Beaverton, but that’s later.
Where else but Portland do you see guys dragging their sleeping bags draped like capes and asking for coffee money. All PSU alums know the drill.
Homeless?
Portland?
PSU grad?
It happens around all college campuses. They’re usually history majors lost in an era.
Portland Farmers Market is more than an organic, free roaming, flower child, or a soup kitchen in the Haight. It’s not some clan offering their love in the form of fresh salsa and smoked salmon.
The goods are there, but what stands out most?
The customers.
Watch carefully and you’ll see the ‘in the know’ expression passed between shoppers, between young moms raising their kids right and older couples counteracting decades of modern TV dinners on aluminum foil ‘plates.’
They’re both looking for the best food around.
The grown locally idea is very powerful, though sometimes off-track.
What goes through your mind when you pass a restaurant that promotes local produce on their menu with dinners starting at thirty-five dollars?
From now on think farmers market.

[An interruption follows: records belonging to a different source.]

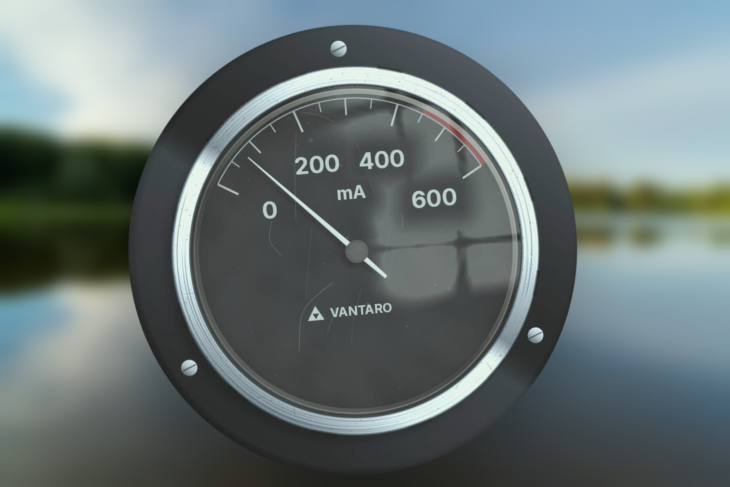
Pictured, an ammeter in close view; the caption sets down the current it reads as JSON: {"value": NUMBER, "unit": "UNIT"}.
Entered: {"value": 75, "unit": "mA"}
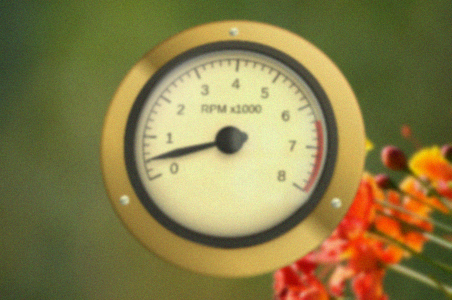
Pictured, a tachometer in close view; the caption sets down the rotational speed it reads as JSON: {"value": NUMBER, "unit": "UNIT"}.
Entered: {"value": 400, "unit": "rpm"}
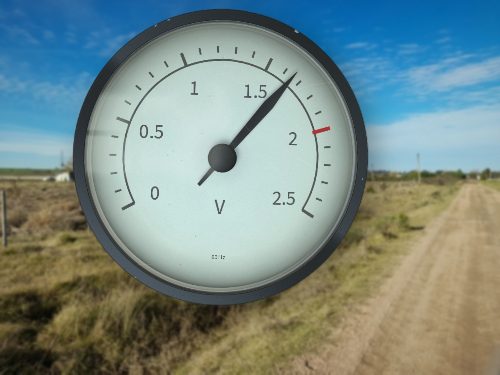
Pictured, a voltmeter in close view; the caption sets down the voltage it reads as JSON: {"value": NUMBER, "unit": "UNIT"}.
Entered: {"value": 1.65, "unit": "V"}
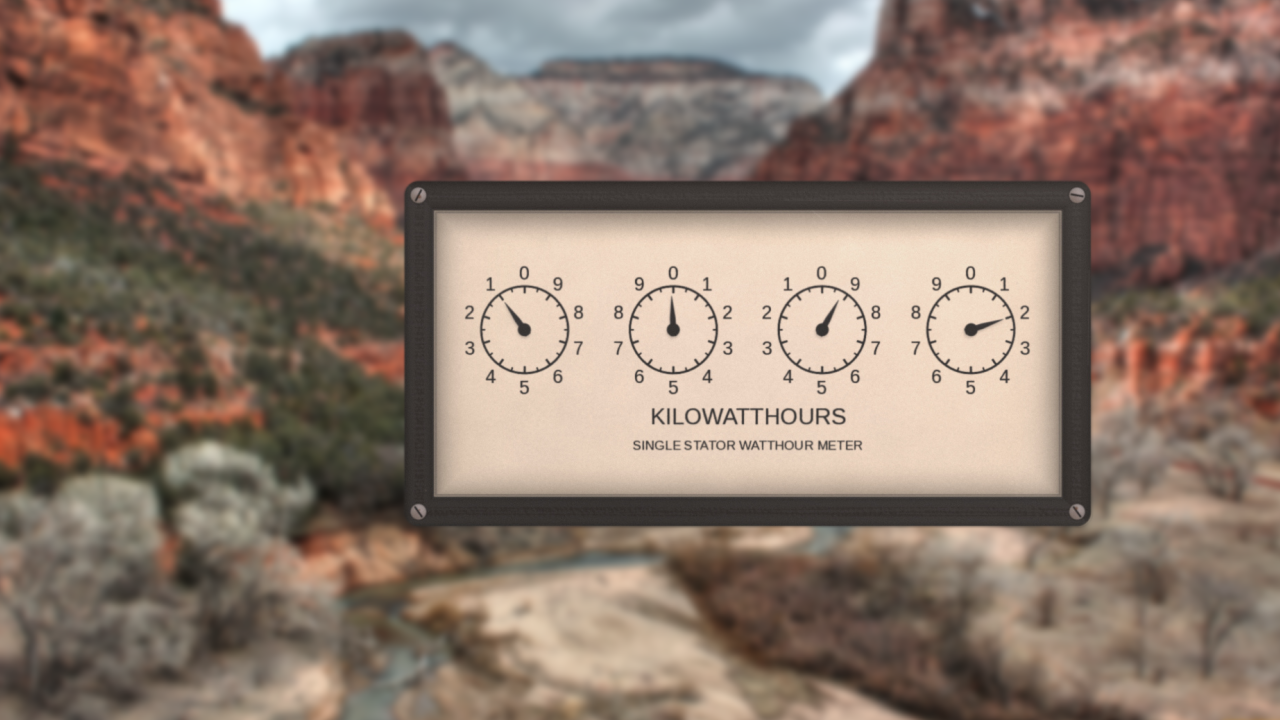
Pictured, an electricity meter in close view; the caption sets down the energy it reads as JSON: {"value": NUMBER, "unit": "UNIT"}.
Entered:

They’re all about local produce.
Safeway makes a difference, like Albertsons, though neither fill the gap left by Hagan’s when they open and close a store in the neighborhood.
People cruising the farmers market have more in common than store shoppers.
They follow the markets and know the schedule.
They’re smart.
They like the outdoors, unafraid of parkas and rubber boots.
After gathering enough fresh vegetables on the PSU Park Blocks, stroll downhill to discover more about the area.
Or investigate another Farmers Market.
On a gray, wet, Saturday morning, trucks rolled into Beaverton and set up the market.
A xylophone band played marimba music into the wind and rain that warmed the aisles with an island flavor. There was no edifice of higher education on either side, like the Portland market, no canopy of ancient oak.
Not as many older people.
Instead of a slight incline, the Beaverton market lays flat with open spaces all around. Not the claustrophobic canyons of downtown, none of the shadow.
A farmers market in the suburbs feels closer to the farms on their side of town instead of the hub that is Portland. You’d more likely find Troutdale tomatoes in Portland than Beaverton, and the other way around.
With most visitors a trip out of a downtown core feels dicey, but a little homework and a train map makes for a rewarding day.
A Farmers Market does that for you, and more.